António Leitão Amaro disse que o Governo quer que, com estes projetos, haja uma «maior descentralização das competências», nomeadamente «na Saúde, Educação e Segurança Social».

O responsável falava à margem da sessão de encerramento do seminário «Regime Jurídico das Autarquias Locais e das Entidades Intermunicipais», promovido pela Associação Nacional dos Municípios Portugueses (ANMP).

A iniciativa visa reforçar o objetivo do Governo de «descentralização do poder», de forma a «aumentar a autonomia das autarquias e a sua liberdade» no uso de meios e recursos, explicou.

A descentralização, no entender de António Leitão Amaro, levará a que as decisões «sejam feitas de forma mais próxima, mais eficaz e mais eficiente», permitindo «um melhor serviço público».

A par da descentralização, o secretário de Estado frisou que pretende apostar no intermunicipalismo, considerando que este «é o caminho essencial e ideal» para que os municípios se candidatem a «projetos de financiamento e de investimento».
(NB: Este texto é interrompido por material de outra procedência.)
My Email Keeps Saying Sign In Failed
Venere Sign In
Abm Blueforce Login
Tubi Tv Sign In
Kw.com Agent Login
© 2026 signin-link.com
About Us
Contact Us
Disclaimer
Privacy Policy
Apesar de admitir que «há quadro legal para a agregação de municípios», o caminho passa «pelas comunidades intermunicipais».
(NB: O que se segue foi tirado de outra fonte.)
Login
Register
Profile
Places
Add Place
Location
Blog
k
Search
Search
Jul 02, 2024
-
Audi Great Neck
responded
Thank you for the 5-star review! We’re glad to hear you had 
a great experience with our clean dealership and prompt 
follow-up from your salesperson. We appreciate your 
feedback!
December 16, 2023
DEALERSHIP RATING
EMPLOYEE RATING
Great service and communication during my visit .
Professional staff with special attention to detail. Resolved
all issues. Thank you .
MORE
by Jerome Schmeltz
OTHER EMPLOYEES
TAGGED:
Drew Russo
Leitão Amaro sublinhou ainda o esforço a nível financeiro das autarquias, que reduziram «o défice em 18% nos últimos dois anos e meio», terminaram «2013 com excedente orçamental» e conseguiram «uma redução de 60% dos pagamentos em atraso», cita a Lusa.

«Os municípios têm participado de forma positiva no esforço nacional», sendo estes um «exemplo de um caminho de equilíbrio, fundamental para a melhoria do país», declarou.

O secretário de Estado referiu ainda que pretende continuar «o diálogo e a cooperação» com os municípios, reunindo-se na sexta-feira com a ANMP e com a Associação Nacional de Freguesias (Anafre), para uma «melhor interpretação e clarificação» do regime jurídico.

Durante a sessão da manhã do seminário, Manuel Machado, presidente da ANMP, acusou o Governo de usar de uma «fúria discriminatória negativista» para com os municípios, os quais, apesar disso, continuam a trabalhar para «valorizar» as comunidades locais.

O presidente da ANMP acusou ainda o poder central de olhar para os municípios como adversários e não como parceiros cooperantes e solidários.